** Provided text follows **

Best size pof workgroup

Discussion about Parallella (and Epiphany) Software Development

Moderators: amylaar, jeremybennett, simoncook

Best size pof workgroup

Postby bird12358 » Sun Nov 01, 2015 7:33 pm

Hello,

I would like to have more information about the workgroup size.

I found lots of examples with lots of different size of the workgroups.

How could I know the best size of my workkgroup?

For example that kernel, this is a lucas and kanade motion filter. I gave you only a part of the algorithm:
Code: Select all
#define FRAD 4
#define eps 0.0000001f;
#define LOCAL_X 16
#define LOCAL_Y 8

__kernel void lkflow(
    __read_only image2d_t I,
    __read_only image2d_t Ix,
    __read_only image2d_t Iy,
    __read_only image2d_t G,
    __read_only image2d_t J_float,
    __global float2 *guess_in,
    int guess_in_w,
    __global float2 *guess_out,
    int guess_out_w,
    int guess_out_h,
    int use_guess )

** End of Provided text **
** Data extract follows **

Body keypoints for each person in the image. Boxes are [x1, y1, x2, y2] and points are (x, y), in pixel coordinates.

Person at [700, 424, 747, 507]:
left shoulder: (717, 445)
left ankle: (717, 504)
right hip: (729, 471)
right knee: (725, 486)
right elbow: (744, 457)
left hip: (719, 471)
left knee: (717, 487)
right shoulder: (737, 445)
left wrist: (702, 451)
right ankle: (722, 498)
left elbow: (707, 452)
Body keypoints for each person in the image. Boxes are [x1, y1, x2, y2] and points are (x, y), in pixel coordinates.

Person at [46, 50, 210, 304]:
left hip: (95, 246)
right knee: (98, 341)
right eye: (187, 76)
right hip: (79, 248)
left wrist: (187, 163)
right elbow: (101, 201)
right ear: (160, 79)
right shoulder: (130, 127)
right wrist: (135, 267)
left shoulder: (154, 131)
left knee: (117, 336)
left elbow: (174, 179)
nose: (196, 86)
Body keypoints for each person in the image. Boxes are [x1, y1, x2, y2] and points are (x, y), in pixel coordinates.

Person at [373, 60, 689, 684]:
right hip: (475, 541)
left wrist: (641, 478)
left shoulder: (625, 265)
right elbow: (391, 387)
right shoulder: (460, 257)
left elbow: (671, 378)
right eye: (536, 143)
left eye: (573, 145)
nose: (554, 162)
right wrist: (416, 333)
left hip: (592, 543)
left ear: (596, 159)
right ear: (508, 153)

** End of Data extract **

[Activity A]
Summarize the forum post in two sentences.
[Activity B]
Transcribe the stretch of the forum post from "Discussion about Parallella" through "of the workgroups.".
The listing has no connection to the forum post.

[Task answer A]
In a forum for Parallella and Epiphany software development, bird12358 asks how to determine the best workgroup size, noting that examples use many different sizes. To illustrate, the post gives part of a Lucas and Kanade motion filter kernel that defines LOCAL_X as 16 and LOCAL_Y as 8.

[Task answer B]
Discussion about Parallella (and Epiphany) Software Development

Moderators: amylaar, jeremybennett, simoncook

Best size pof workgroup

Postby bird12358 » Sun Nov 01, 2015 7:33 pm

Hello,

I would like to have more information about the workgroup size.

I found lots of examples with lots of different size of the workgroups.